This was verified across electrodes and participants: several auditory cortex electrodes displayed robust phase alignment of their slow oscillations in response to visual speech, as demonstrated by a significant ITC increase in the delta and, to a lesser extent, theta bands (Figure 1E). By contrast, local neuronal activity (Figure 1F) and low-frequency power (Figure 1G) tended to decrease in a majority of auditory electrodes in response to visual speech. Importantly, there was no correlation between the intensity of delta phase alignment and neuronal activity, and delta phase alignment correlated inversely with delta power (Figure 1H). Taken together, these results support the view that the low-frequency phase alignment to visual speech observed in some portions of auditory cortex is mediated by rapid, repetitive crossmodal phase resetting of ongoing neuronal oscillations rather than by a succession of sensory-evoked responses (Schroeder et al., 2008).
Phase-amplitude coupling links slow oscillations to local neuronal activity
Neuronal oscillations reflect momentary fluctuations in neuronal excitability through phase-amplitude coupling (PAC; (Buzsáki and Draguhn, 2004; Lakatos et al., 2005; Whittingstall and Logothetis, 2009; Canolty and Knight, 2010)). We looked for evidence of PAC in auditory cortex during the perception of visual speech (see Figure 2A and 2B for an example) by computing the modulation index (MI; (Tort et al., 2010)) between slow oscillations and BHA. Across participants, most auditory electrodes displayed significant PAC in response to visual speech (Figure 2C). The magnitude of PAC in auditory cortex correlated with the magnitude of phase alignment, but not with the intensity of local neuronal activity (Figure 2D). The combination of phase alignment of auditory cortex to visual speech in the delta and theta bands with evidence of phase-amplitude coupling at these frequencies suggests that, even though visual speech does not increase the overall rate of neuronal activity in auditory cortex, it shapes the temporal dynamics of auditory cortical activity at frequencies that are relevant for the processing of auditory speech.

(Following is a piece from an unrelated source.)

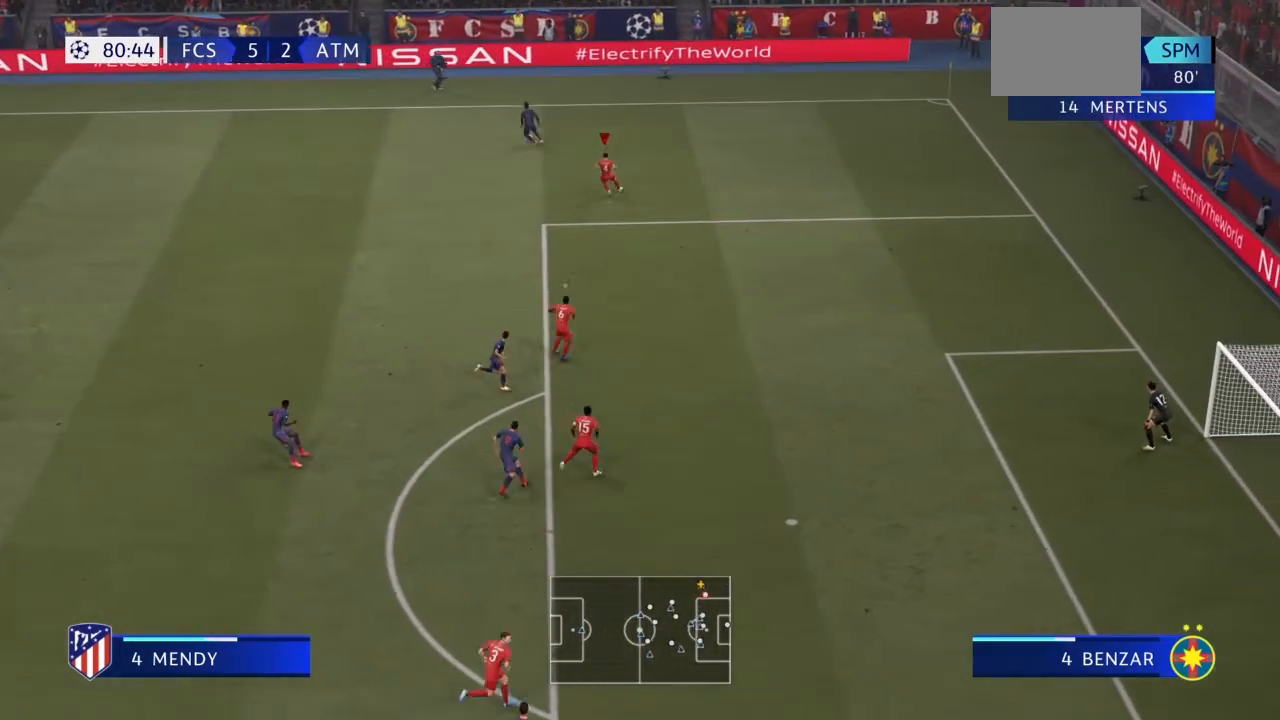
{"buttons": ["SQUARE"], "left_stick": "left", "right_stick": "center", "events": [[133, "CROSS", "up"], [133, "SQUARE", "down"]]}
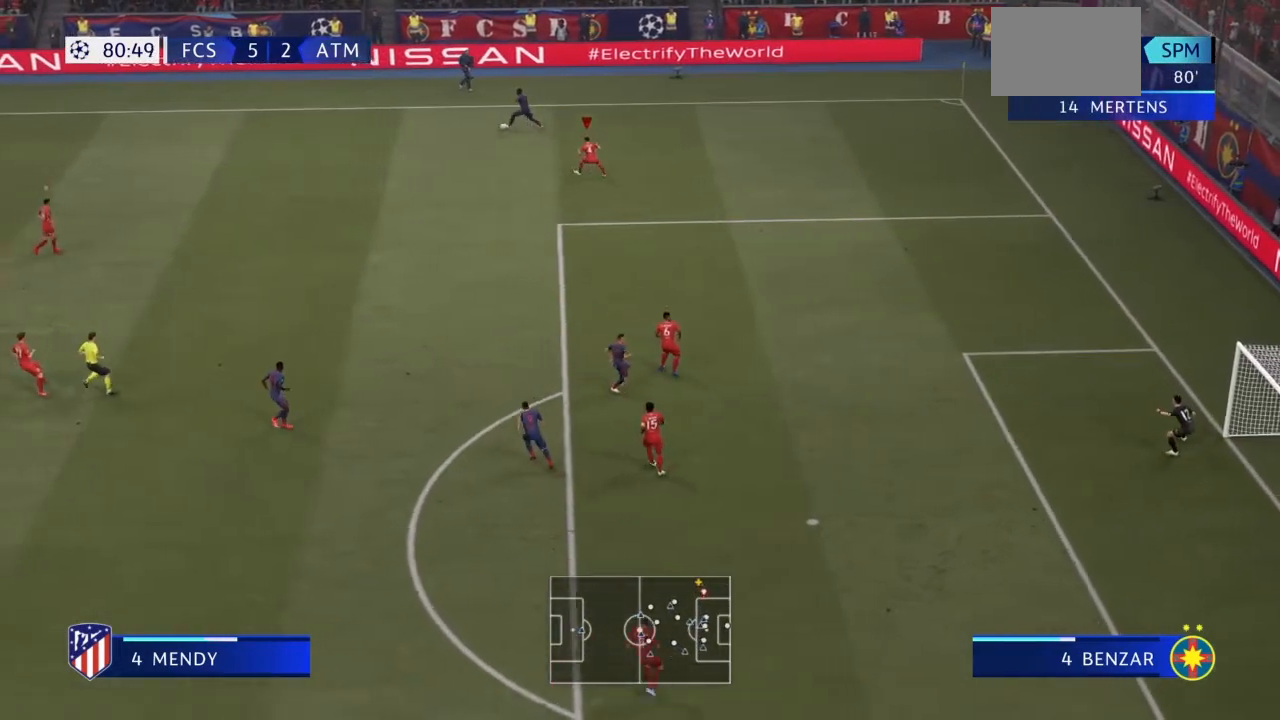
{"buttons": ["SQUARE"], "left_stick": "up-left", "right_stick": "center", "events": [[234, "left_stick", "up-left"]]}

Auditory cortex represents the temporal dynamics of speech sounds from visual cues
Our observation of phase-locking of auditory cortex to visual speech, combined with the established correlation between parameters of visual speech such as the area of mouth opening and the envelope of speech sounds (Chandrasekaran et al., 2009), suggests that auditory cortex might be able to build a relatively detailed representation of the temporal dynamics of speech from unisensory visual inputs. In order to probe this representation, we applied a technique of stimulus reconstruction (Mesgarani et al., 2009) in an attempt to reconstitute the speech envelope from the responses of auditory cortex to visual speech alone (see Figure 3A and 3B for an example). Over participants, we found that reconstruction performed significantly above chance in a subset of auditory electrodes (Figure 3C), even in the complete absence of any auditory input. Importantly, these electrodes were among those that exhibited delta phase-locking to visual speech (compare Figures 3C and 1E, and see also Figure S1). As a control, we failed to reconstruct the speech envelope from visual cortex responses to auditory speech (not shown), despite the fact that auditory stimuli were in fact presented in that case. These results indicate that some portions of auditory cortex build a faithful representation of perceived speech based on visual speech cues alone. As has been shown before (Zion Golumbic et al., 2013), this representation complements and enriches that built from auditory speech, thus facilitating the attentional selection of the speech stream, as well as its parsing into phonetically and linguistically relevant building blocks (Schroeder et al., 2008; Schroeder and Lakatos, 2009; Arnal and Giraud, 2012; Giraud and Poeppel, 2012).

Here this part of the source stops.